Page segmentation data
# # # #
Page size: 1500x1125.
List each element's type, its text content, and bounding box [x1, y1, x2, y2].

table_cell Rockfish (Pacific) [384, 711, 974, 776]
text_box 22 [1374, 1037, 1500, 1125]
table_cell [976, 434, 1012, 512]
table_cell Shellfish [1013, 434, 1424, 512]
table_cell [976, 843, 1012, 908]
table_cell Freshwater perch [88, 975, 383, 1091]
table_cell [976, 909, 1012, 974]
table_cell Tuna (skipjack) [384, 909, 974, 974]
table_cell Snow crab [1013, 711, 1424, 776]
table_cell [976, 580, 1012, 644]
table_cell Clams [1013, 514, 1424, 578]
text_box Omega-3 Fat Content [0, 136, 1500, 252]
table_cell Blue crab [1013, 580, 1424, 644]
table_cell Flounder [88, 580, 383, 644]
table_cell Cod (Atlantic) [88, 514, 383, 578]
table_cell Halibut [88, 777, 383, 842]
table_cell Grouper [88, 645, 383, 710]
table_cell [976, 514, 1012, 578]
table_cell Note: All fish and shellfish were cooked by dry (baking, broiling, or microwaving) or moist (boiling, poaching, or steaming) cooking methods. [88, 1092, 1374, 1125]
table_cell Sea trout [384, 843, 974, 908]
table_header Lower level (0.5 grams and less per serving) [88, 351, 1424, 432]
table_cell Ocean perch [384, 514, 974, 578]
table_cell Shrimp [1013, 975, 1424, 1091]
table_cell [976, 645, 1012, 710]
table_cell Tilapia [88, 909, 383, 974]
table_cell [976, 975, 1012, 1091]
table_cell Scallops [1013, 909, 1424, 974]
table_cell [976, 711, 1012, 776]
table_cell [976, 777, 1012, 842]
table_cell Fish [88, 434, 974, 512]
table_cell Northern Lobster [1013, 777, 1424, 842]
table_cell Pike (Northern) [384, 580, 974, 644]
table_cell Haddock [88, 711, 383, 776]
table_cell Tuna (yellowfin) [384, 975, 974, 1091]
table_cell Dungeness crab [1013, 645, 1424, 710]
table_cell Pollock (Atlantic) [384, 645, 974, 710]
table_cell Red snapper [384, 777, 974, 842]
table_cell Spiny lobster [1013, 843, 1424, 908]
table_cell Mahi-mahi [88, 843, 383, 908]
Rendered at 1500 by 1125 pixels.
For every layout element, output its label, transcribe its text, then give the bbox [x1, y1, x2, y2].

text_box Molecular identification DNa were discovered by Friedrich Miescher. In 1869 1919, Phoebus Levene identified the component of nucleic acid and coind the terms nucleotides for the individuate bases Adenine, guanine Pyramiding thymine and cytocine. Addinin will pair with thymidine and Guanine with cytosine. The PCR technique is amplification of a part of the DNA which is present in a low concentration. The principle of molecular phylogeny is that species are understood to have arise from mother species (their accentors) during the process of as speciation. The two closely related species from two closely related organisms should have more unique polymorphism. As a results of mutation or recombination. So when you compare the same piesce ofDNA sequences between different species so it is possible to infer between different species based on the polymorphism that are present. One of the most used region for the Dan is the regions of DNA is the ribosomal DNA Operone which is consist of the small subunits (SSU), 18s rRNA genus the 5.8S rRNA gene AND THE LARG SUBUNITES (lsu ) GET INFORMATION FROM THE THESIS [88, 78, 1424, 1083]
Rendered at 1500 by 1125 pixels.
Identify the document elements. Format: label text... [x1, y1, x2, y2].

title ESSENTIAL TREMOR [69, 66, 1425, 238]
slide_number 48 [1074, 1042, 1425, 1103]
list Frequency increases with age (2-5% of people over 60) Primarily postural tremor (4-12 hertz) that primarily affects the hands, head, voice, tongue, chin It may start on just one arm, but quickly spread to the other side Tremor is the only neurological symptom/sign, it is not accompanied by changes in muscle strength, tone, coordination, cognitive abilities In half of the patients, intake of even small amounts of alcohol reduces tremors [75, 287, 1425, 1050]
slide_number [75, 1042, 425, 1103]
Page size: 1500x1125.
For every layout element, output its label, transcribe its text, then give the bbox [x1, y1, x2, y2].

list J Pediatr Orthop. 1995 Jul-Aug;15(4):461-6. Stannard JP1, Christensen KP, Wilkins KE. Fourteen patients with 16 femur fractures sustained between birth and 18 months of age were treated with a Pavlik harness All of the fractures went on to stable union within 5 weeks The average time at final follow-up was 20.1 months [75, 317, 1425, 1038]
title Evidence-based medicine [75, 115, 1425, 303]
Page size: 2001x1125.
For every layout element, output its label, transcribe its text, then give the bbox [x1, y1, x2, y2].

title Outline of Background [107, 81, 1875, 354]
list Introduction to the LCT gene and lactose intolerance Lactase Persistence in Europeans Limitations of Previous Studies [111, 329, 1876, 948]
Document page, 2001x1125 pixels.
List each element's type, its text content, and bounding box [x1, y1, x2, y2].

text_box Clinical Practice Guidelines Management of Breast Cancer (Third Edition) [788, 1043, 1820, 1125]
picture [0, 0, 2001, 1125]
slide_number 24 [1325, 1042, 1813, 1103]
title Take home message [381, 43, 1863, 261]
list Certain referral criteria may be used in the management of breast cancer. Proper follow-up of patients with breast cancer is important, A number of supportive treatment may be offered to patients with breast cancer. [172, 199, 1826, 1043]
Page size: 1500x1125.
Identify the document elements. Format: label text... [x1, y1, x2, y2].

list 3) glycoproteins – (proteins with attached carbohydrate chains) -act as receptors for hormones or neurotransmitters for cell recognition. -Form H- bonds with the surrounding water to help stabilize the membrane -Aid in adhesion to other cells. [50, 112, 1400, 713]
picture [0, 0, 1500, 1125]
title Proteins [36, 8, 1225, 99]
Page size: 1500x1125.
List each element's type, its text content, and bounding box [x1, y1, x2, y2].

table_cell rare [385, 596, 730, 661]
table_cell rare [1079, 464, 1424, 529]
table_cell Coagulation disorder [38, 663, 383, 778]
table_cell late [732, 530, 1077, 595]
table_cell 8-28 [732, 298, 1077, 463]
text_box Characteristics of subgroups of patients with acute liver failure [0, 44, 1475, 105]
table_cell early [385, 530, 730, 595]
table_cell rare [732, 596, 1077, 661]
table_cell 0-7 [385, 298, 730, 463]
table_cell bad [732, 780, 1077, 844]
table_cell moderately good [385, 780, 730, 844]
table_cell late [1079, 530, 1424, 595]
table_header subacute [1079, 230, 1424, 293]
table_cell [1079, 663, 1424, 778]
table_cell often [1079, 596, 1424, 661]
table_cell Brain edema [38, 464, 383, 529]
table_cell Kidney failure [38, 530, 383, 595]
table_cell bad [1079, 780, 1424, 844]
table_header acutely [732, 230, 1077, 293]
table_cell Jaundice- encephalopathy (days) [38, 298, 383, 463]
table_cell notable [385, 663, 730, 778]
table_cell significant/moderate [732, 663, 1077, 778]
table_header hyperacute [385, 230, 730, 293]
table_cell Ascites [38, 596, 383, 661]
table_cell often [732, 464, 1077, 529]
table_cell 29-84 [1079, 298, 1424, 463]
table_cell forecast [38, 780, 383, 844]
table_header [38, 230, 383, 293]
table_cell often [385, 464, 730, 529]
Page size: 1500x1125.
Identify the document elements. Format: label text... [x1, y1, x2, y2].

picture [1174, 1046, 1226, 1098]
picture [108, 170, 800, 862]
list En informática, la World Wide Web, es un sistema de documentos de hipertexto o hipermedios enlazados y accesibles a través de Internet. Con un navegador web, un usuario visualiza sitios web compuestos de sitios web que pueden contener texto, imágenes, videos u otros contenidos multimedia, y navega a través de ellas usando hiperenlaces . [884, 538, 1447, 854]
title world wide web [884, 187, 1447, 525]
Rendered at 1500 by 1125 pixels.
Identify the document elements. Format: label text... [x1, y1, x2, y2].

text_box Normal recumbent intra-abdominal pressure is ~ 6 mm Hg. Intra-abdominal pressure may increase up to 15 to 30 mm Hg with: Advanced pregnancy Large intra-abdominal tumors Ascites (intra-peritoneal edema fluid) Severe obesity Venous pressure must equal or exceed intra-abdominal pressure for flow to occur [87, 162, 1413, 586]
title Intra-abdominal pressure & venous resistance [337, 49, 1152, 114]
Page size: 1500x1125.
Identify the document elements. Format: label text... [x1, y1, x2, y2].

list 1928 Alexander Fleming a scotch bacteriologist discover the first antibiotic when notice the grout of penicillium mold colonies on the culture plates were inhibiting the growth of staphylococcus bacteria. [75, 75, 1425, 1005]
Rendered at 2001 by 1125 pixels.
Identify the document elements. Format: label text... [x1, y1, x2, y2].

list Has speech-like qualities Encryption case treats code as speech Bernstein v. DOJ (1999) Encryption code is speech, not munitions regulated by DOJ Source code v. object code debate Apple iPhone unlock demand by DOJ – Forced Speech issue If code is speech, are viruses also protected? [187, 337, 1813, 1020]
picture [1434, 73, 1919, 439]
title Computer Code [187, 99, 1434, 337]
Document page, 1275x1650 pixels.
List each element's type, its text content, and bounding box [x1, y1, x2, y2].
# # # #
■ WHAT IS NEEDED: Reproduce, word for word and in full, only the lines above that start at the line with "Page size: 2001x1125." and run through the line with "Document page, 2001x1125 pixels.", both ends included.

■ SOLUTION:
Page size: 2001x1125.
For every layout element, output its label, transcribe its text, then give the bbox [x1, y1, x2, y2].

title Outline of Background [107, 81, 1875, 354]
list Introduction to the LCT gene and lactose intolerance Lactase Persistence in Europeans Limitations of Previous Studies [111, 329, 1876, 948]
Document page, 2001x1125 pixels.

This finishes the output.